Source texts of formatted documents
= Beginning of Section =
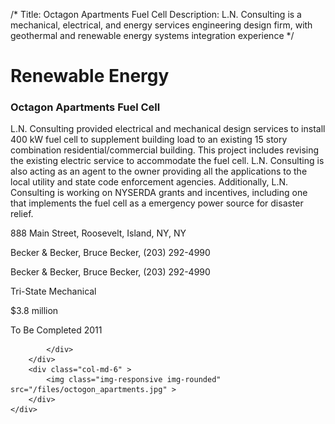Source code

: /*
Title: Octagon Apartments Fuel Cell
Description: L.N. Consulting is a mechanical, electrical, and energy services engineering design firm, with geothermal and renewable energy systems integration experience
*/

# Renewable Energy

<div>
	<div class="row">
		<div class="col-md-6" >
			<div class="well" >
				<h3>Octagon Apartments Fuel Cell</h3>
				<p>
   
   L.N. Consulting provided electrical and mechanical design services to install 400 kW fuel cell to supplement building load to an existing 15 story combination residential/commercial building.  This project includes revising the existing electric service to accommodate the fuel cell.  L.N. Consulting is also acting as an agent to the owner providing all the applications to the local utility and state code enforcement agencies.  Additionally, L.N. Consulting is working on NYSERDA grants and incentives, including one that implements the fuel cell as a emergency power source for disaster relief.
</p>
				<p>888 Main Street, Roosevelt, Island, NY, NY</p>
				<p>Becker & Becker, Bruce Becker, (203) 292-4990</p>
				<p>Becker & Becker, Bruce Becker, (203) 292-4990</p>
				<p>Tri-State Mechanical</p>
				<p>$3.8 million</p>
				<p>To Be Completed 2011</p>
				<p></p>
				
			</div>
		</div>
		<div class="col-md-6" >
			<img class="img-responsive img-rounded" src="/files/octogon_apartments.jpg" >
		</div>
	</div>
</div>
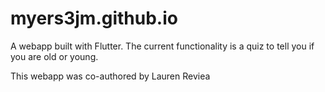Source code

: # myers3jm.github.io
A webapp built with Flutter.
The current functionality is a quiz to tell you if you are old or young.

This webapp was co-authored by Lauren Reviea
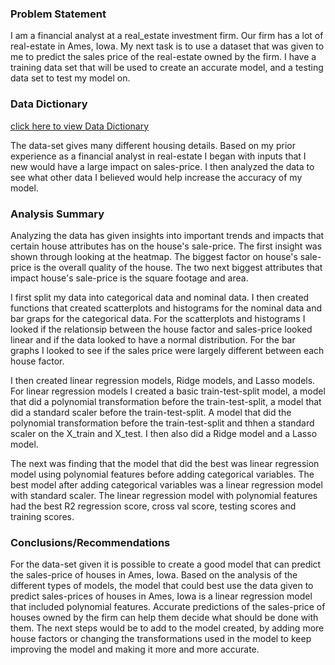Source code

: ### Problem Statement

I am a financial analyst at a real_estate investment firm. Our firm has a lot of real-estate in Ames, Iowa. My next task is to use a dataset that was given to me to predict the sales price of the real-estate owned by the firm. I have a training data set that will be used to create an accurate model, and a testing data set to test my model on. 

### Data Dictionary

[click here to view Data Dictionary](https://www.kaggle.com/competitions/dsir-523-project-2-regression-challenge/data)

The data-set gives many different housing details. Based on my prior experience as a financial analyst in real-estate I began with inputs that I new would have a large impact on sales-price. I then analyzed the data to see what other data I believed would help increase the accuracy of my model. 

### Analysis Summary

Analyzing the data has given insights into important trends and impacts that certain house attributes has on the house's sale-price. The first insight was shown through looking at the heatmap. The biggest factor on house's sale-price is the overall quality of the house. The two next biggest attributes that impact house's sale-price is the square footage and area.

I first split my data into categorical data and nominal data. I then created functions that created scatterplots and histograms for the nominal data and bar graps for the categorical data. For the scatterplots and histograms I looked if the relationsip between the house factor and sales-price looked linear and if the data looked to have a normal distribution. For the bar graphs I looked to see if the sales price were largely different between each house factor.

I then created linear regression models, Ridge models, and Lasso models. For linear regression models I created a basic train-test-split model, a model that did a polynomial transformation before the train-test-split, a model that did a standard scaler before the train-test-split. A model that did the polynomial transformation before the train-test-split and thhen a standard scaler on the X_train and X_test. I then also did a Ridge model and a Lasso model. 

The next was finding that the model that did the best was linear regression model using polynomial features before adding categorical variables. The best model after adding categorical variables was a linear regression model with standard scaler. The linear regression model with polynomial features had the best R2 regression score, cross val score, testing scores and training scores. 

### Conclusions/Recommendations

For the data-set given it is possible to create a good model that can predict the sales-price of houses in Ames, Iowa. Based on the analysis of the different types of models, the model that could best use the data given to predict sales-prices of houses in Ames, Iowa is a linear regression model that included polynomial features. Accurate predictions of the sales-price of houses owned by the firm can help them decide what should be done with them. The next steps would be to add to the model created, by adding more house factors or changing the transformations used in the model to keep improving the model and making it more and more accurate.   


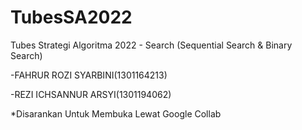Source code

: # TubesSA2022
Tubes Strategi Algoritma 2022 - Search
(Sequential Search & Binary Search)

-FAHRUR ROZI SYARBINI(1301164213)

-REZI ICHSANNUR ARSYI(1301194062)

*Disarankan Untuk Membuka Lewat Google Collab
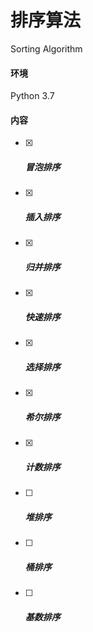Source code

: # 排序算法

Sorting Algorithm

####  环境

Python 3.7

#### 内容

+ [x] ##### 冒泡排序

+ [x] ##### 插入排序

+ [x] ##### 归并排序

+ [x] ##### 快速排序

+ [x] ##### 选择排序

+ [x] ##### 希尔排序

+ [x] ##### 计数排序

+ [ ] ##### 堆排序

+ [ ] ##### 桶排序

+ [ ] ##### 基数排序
= End of Section =
WORK REQUEST -
Provide the number of lines above that include the string "experience", with no other words.

RESPONSE BOX -
2